More, More, More! How Do You Lycett? How Do You Lycett? is Lycett’s fifth tour with a pop culture-purloined title after Some Lycett Hot, If Joe Lycett Then You Should’ve Put A Ring On It, That’s The Way, A-Ha, A-Ha, Joe Lycett and I’m About To Lose Control And I Think Joe Lycett: his biggest tour to date with 90 British dates and many more in Australia.

Lycett contributed an artwork to Grayson Perry’s first Channel 4 lockdown series Grayson’s Art Club and hosts shows regularly on BBC Radio 2.

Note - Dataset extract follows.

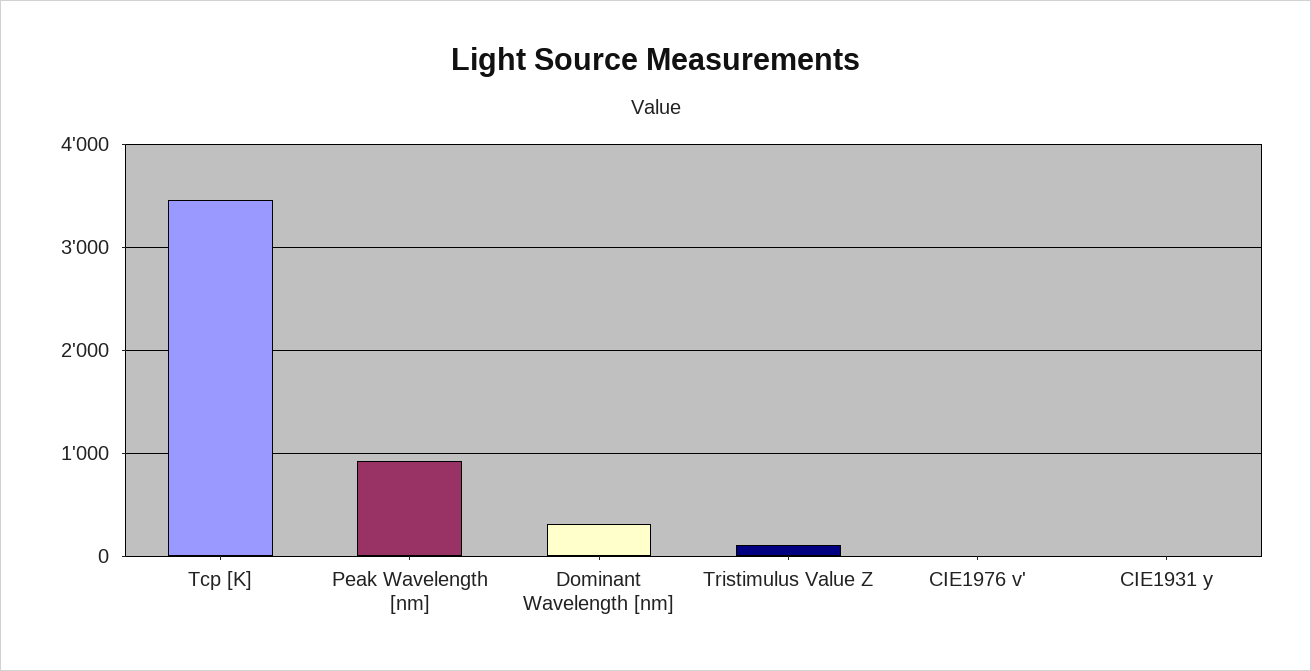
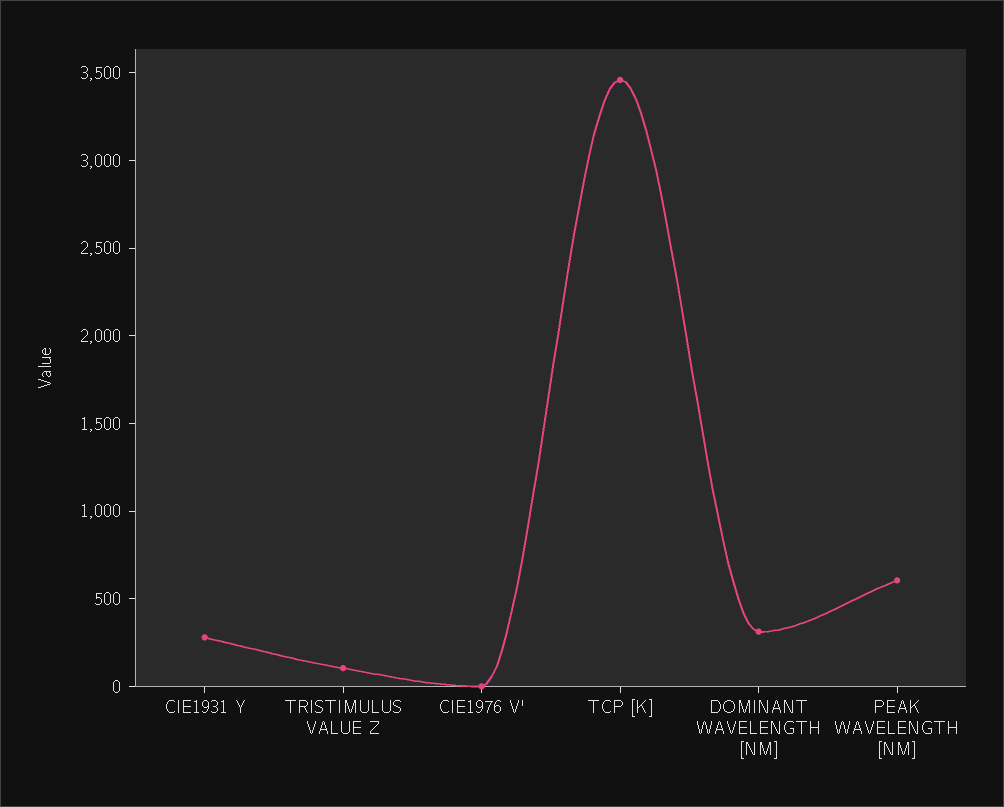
Peak Wavelength [nm]: 900 -> 600
CIE1931 y: 0 -> 300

Joe Lycett: Comedian, presenter, artist, gardener, consumer campaigner and music video producer. Picture: Matt Crockett

Last November, he directed the music video for Litany’s Uh-huh, featuring comedy turn Katherine Ryan, RuPaul’s Drag Race star Vinegar Strokes and a cameo from Lycett himself. Earlier this year, he debuted his surreal video for Katy J Pearson’s Miracle, replete with a life-size toy cow called Muriel and some shanty singers.

Birmingham-born Lycett last played York on May 13 2018 at the Grand Opera House on his I’m About To Lose Control And I Think Joe Lycett travels.

He made earlier visits to Toby Clouston Jones’s Saturday Night Lounge comedy nights at The Duchess in January and March 2015; the Hyena Lounge Comedy Club, with If Joe Lycett Then You Should’ve Put A Ring On It, at the Basement, City Screen, in February 2014; an Edinburgh Fringe work-in-progress preview of that show in the Basement in Summer 2013 and a Hyena Lounge bill with James Acaster and Chris Stokes in January that year.

As trailered in a Lycett tweet earlier this week with the exhortation “Mummy needs you!”, he is due to be in York today, filming for Joe Lycett’s Got Your Back.

The tour poster for Joe Lycett’s More, More, More!, How Do You Lycett? How Do You Lycett?

MEANWHILE, in further diary notes at York Barbican, Wakefield cabaret singer Jane McDonald’s Let The Light In show is on the move to Summer 2022.

For so long booked in as the chance to Get The Lights Back On at the Barbican on July 4, the Government’s postponement of “Freedom Day” from June 21 to July 19 at the earliest has enforced a late-change.

First booked in for 2020, McDonald will light up York Barbican on July 22 2022; tickets remain valid for the twice-rearranged show.

Historian and television presenter Dan Snow’s History Hit show on October 20 is, alas, history itself now, hit by a “scheduling conflict”.  Snow “hopes to be back on the road again in the not-too-distant future”; tickets will be automatically refunded from the point of purchase.

In a second humorous addition, to go with Lycett, Germany’s ambassador of comedy, Henning Wehn, will “give everything a good rinse as you witness him wring sense out of the nonsensical” in It’ll All Come Out In The Wash on June 17 2022.

Wehn concedes that “an unbiased look at a certain virus might be inevitable” but he “has no agenda; he just happens to be always spot on. It’s a curse”.